> [Collected data]
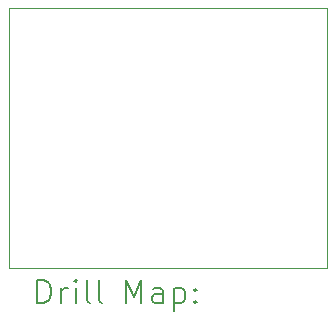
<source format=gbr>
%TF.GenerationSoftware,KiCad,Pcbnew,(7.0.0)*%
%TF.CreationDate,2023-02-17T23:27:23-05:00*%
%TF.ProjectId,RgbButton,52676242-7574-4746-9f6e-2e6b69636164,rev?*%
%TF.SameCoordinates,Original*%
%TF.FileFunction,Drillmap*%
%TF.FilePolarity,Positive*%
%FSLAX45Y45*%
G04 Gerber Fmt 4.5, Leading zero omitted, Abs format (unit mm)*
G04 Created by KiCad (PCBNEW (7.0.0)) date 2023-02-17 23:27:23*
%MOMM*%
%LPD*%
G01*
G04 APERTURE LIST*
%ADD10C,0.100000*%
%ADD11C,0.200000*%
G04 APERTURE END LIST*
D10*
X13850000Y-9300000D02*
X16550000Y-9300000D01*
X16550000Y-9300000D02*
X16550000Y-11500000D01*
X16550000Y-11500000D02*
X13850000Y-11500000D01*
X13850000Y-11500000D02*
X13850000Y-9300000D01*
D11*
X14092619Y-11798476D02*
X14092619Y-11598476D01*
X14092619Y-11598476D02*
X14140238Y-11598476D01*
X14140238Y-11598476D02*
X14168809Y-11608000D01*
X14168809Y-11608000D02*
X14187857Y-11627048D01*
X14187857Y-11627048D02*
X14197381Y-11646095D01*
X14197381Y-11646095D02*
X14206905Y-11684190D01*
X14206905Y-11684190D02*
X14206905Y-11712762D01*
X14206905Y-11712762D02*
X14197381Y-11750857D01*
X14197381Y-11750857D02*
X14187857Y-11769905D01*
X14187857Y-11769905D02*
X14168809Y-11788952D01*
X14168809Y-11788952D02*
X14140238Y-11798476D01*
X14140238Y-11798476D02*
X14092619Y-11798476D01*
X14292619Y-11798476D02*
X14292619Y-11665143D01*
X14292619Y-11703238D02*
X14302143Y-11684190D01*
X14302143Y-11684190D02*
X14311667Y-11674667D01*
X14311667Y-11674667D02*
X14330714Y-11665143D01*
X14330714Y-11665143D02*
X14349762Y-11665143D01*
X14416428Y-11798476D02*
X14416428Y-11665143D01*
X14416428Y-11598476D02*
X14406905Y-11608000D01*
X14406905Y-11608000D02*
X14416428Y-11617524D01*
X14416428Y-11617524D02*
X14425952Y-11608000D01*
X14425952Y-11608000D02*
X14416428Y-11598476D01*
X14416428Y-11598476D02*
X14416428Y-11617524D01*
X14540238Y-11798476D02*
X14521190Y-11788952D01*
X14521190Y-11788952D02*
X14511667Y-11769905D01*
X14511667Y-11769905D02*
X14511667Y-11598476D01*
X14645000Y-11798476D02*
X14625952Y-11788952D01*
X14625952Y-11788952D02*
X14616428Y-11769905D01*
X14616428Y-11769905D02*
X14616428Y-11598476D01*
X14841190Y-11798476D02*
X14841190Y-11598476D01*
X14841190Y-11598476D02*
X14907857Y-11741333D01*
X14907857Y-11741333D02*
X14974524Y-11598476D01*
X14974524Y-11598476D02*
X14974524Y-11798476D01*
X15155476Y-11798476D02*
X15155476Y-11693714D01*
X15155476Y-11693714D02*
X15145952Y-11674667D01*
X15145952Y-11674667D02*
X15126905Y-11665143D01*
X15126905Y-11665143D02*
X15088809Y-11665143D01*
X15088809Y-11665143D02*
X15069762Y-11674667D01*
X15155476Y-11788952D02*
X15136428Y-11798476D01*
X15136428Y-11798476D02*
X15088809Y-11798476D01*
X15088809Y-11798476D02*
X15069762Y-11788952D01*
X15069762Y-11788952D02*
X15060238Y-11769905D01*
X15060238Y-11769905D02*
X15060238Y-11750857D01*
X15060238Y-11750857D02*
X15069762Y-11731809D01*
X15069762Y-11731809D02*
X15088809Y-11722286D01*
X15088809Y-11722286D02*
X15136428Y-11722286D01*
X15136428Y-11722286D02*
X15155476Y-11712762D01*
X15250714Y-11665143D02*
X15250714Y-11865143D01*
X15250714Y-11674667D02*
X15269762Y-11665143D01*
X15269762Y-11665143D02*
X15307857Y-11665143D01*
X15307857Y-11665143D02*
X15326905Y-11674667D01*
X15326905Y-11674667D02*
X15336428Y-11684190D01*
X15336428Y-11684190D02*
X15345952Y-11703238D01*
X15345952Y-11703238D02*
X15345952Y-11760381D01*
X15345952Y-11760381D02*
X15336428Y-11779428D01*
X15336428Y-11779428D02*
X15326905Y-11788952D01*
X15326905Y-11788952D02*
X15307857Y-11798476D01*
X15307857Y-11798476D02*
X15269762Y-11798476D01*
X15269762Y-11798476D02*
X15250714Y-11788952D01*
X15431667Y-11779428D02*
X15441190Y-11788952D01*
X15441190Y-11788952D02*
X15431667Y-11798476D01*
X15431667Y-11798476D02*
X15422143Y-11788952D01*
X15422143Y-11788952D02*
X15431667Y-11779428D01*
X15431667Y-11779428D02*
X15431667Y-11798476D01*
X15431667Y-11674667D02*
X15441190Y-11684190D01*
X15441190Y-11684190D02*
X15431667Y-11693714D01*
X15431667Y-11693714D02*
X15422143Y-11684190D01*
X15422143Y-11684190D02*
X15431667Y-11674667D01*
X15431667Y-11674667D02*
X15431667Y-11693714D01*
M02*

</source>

> [Instructions for the task] Give back every record exactly, dropping its pictures.

> [Result of the exercise]
<source format=gbr>
%TF.GenerationSoftware,KiCad,Pcbnew,(7.0.0)*%
%TF.CreationDate,2023-02-17T23:27:23-05:00*%
%TF.ProjectId,RgbButton,52676242-7574-4746-9f6e-2e6b69636164,rev?*%
%TF.SameCoordinates,Original*%
%TF.FileFunction,Drillmap*%
%TF.FilePolarity,Positive*%
%FSLAX45Y45*%
G04 Gerber Fmt 4.5, Leading zero omitted, Abs format (unit mm)*
G04 Created by KiCad (PCBNEW (7.0.0)) date 2023-02-17 23:27:23*
%MOMM*%
%LPD*%
G01*
G04 APERTURE LIST*
%ADD10C,0.100000*%
%ADD11C,0.200000*%
G04 APERTURE END LIST*
D10*
X13850000Y-9300000D02*
X16550000Y-9300000D01*
X16550000Y-9300000D02*
X16550000Y-11500000D01*
X16550000Y-11500000D02*
X13850000Y-11500000D01*
X13850000Y-11500000D02*
X13850000Y-9300000D01*
D11*
X14092619Y-11798476D02*
X14092619Y-11598476D01*
X14092619Y-11598476D02*
X14140238Y-11598476D01*
X14140238Y-11598476D02*
X14168809Y-11608000D01*
X14168809Y-11608000D02*
X14187857Y-11627048D01*
X14187857Y-11627048D02*
X14197381Y-11646095D01*
X14197381Y-11646095D02*
X14206905Y-11684190D01*
X14206905Y-11684190D02*
X14206905Y-11712762D01*
X14206905Y-11712762D02*
X14197381Y-11750857D01*
X14197381Y-11750857D02*
X14187857Y-11769905D01*
X14187857Y-11769905D02*
X14168809Y-11788952D01*
X14168809Y-11788952D02*
X14140238Y-11798476D01*
X14140238Y-11798476D02*
X14092619Y-11798476D01*
X14292619Y-11798476D02*
X14292619Y-11665143D01*
X14292619Y-11703238D02*
X14302143Y-11684190D01*
X14302143Y-11684190D02*
X14311667Y-11674667D01*
X14311667Y-11674667D02*
X14330714Y-11665143D01*
X14330714Y-11665143D02*
X14349762Y-11665143D01*
X14416428Y-11798476D02*
X14416428Y-11665143D01*
X14416428Y-11598476D02*
X14406905Y-11608000D01*
X14406905Y-11608000D02*
X14416428Y-11617524D01*
X14416428Y-11617524D02*
X14425952Y-11608000D01*
X14425952Y-11608000D02*
X14416428Y-11598476D01*
X14416428Y-11598476D02*
X14416428Y-11617524D01*
X14540238Y-11798476D02*
X14521190Y-11788952D01*
X14521190Y-11788952D02*
X14511667Y-11769905D01*
X14511667Y-11769905D02*
X14511667Y-11598476D01*
X14645000Y-11798476D02*
X14625952Y-11788952D01*
X14625952Y-11788952D02*
X14616428Y-11769905D01*
X14616428Y-11769905D02*
X14616428Y-11598476D01*
X14841190Y-11798476D02*
X14841190Y-11598476D01*
X14841190Y-11598476D02*
X14907857Y-11741333D01*
X14907857Y-11741333D02*
X14974524Y-11598476D01*
X14974524Y-11598476D02*
X14974524Y-11798476D01*
X15155476Y-11798476D02*
X15155476Y-11693714D01*
X15155476Y-11693714D02*
X15145952Y-11674667D01*
X15145952Y-11674667D02*
X15126905Y-11665143D01*
X15126905Y-11665143D02*
X15088809Y-11665143D01*
X15088809Y-11665143D02*
X15069762Y-11674667D01*
X15155476Y-11788952D02*
X15136428Y-11798476D01*
X15136428Y-11798476D02*
X15088809Y-11798476D01*
X15088809Y-11798476D02*
X15069762Y-11788952D01*
X15069762Y-11788952D02*
X15060238Y-11769905D01*
X15060238Y-11769905D02*
X15060238Y-11750857D01*
X15060238Y-11750857D02*
X15069762Y-11731809D01*
X15069762Y-11731809D02*
X15088809Y-11722286D01*
X15088809Y-11722286D02*
X15136428Y-11722286D01*
X15136428Y-11722286D02*
X15155476Y-11712762D01*
X15250714Y-11665143D02*
X15250714Y-11865143D01*
X15250714Y-11674667D02*
X15269762Y-11665143D01*
X15269762Y-11665143D02*
X15307857Y-11665143D01*
X15307857Y-11665143D02*
X15326905Y-11674667D01*
X15326905Y-11674667D02*
X15336428Y-11684190D01*
X15336428Y-11684190D02*
X15345952Y-11703238D01*
X15345952Y-11703238D02*
X15345952Y-11760381D01*
X15345952Y-11760381D02*
X15336428Y-11779428D01*
X15336428Y-11779428D02*
X15326905Y-11788952D01*
X15326905Y-11788952D02*
X15307857Y-11798476D01*
X15307857Y-11798476D02*
X15269762Y-11798476D01*
X15269762Y-11798476D02*
X15250714Y-11788952D01*
X15431667Y-11779428D02*
X15441190Y-11788952D01*
X15441190Y-11788952D02*
X15431667Y-11798476D01*
X15431667Y-11798476D02*
X15422143Y-11788952D01*
X15422143Y-11788952D02*
X15431667Y-11779428D01*
X15431667Y-11779428D02*
X15431667Y-11798476D01*
X15431667Y-11674667D02*
X15441190Y-11684190D01*
X15441190Y-11684190D02*
X15431667Y-11693714D01*
X15431667Y-11693714D02*
X15422143Y-11684190D01*
X15422143Y-11684190D02*
X15431667Y-11674667D01*
X15431667Y-11674667D02*
X15431667Y-11693714D01*
M02*

</source>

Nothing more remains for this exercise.